Redefining the Synagogue Model
During the past two weeks, I attended a virtual, national conference for Synagogue Executive Directors. While this year could not be in person, it was still content rich; and when I say content rich, I mean this in two ways - the planned sessions and the multiple less formal conversations about the current challenges facing Jewish synagogue communities.
Going back several years, I’ve often felt the traditional synagogue model was lacking in comparison to the high potential that exists within it. Because of Covid, we are being forced to re-evaluate this traditional building-focused model. We are now heavily looking at our community from a human-centric position. I think taking a human centric approach has always been the intent, but we were letting our (building’s) walls stump our creativity, definition of connections and community involvement.
At my conference, we spoke in detail about the human-centric design model for planning. This model dives deeper than just looking at the needs of the community, but also explores the perceived versus the actual needs. It is from understanding the actual needs of our congregants that we began planning, growing and thriving.

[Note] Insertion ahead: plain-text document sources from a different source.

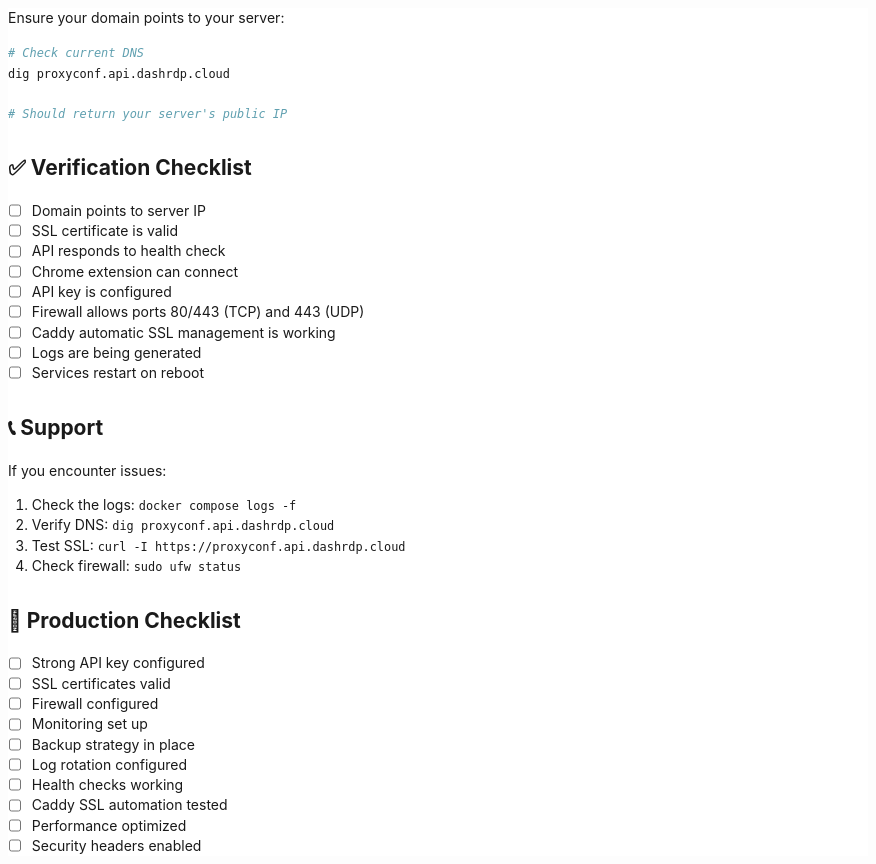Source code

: Ensure your domain points to your server:

```bash
# Check current DNS
dig proxyconf.api.dashrdp.cloud

# Should return your server's public IP
```

## ✅ Verification Checklist

- [ ] Domain points to server IP
- [ ] SSL certificate is valid
- [ ] API responds to health check
- [ ] Chrome extension can connect
- [ ] API key is configured
- [ ] Firewall allows ports 80/443 (TCP) and 443 (UDP)
- [ ] Caddy automatic SSL management is working
- [ ] Logs are being generated
- [ ] Services restart on reboot

## 📞 Support

If you encounter issues:

1. Check the logs: `docker compose logs -f`
2. Verify DNS: `dig proxyconf.api.dashrdp.cloud`
3. Test SSL: `curl -I https://proxyconf.api.dashrdp.cloud`
4. Check firewall: `sudo ufw status`

## 🎯 Production Checklist

- [ ] Strong API key configured
- [ ] SSL certificates valid
- [ ] Firewall configured
- [ ] Monitoring set up
- [ ] Backup strategy in place
- [ ] Log rotation configured
- [ ] Health checks working
- [ ] Caddy SSL automation tested
- [ ] Performance optimized
- [ ] Security headers enabled
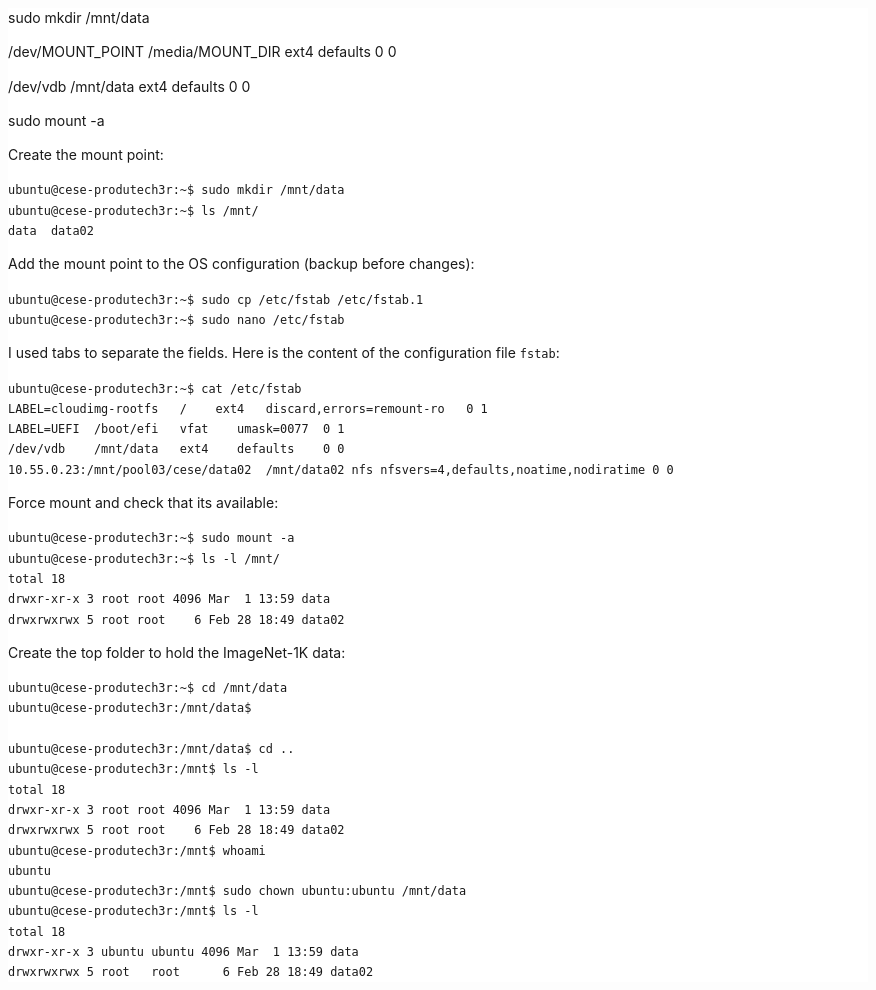 


sudo mkdir /mnt/data

/dev/MOUNT_POINT /media/MOUNT_DIR ext4 defaults 0 0

/dev/vdb /mnt/data ext4 defaults 0 0

sudo mount -a

Create the mount point:


```shell
ubuntu@cese-produtech3r:~$ sudo mkdir /mnt/data
ubuntu@cese-produtech3r:~$ ls /mnt/
data  data02
```


Add the mount point to the OS configuration (backup before changes):


```shell
ubuntu@cese-produtech3r:~$ sudo cp /etc/fstab /etc/fstab.1
ubuntu@cese-produtech3r:~$ sudo nano /etc/fstab
```


I used tabs to separate the fields. Here is the content of the configuration file `fstab`:


```shell
ubuntu@cese-produtech3r:~$ cat /etc/fstab
LABEL=cloudimg-rootfs	/	 ext4	discard,errors=remount-ro	0 1
LABEL=UEFI	/boot/efi	vfat	umask=0077	0 1
/dev/vdb	/mnt/data	ext4	defaults	0 0
10.55.0.23:/mnt/pool03/cese/data02  /mnt/data02 nfs nfsvers=4,defaults,noatime,nodiratime 0 0
```


Force mount and check that its available:


```shell
ubuntu@cese-produtech3r:~$ sudo mount -a
ubuntu@cese-produtech3r:~$ ls -l /mnt/
total 18
drwxr-xr-x 3 root root 4096 Mar  1 13:59 data
drwxrwxrwx 5 root root    6 Feb 28 18:49 data02
```


Create the top folder to hold the ImageNet-1K data:


```shell
ubuntu@cese-produtech3r:~$ cd /mnt/data
ubuntu@cese-produtech3r:/mnt/data$ 

ubuntu@cese-produtech3r:/mnt/data$ cd ..
ubuntu@cese-produtech3r:/mnt$ ls -l
total 18
drwxr-xr-x 3 root root 4096 Mar  1 13:59 data
drwxrwxrwx 5 root root    6 Feb 28 18:49 data02
ubuntu@cese-produtech3r:/mnt$ whoami 
ubuntu
ubuntu@cese-produtech3r:/mnt$ sudo chown ubuntu:ubuntu /mnt/data
ubuntu@cese-produtech3r:/mnt$ ls -l
total 18
drwxr-xr-x 3 ubuntu ubuntu 4096 Mar  1 13:59 data
drwxrwxrwx 5 root   root      6 Feb 28 18:49 data02
```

Over the next couple of years, I strongly believe we will see changing structures within Jewish communities across the nation. More specifically, we will see more collaboration and partnerships between synagogue communities, more access points for people to become engaged. Two thousand and twenty has been a rough year for a number of Jewish agencies, camps, institutions and synagogues. However, while it is these challenges that are guiding us into 2021, it is the solutions around it that will lead to exciting new visions, approaches... no longer a feeling of being bound by walls.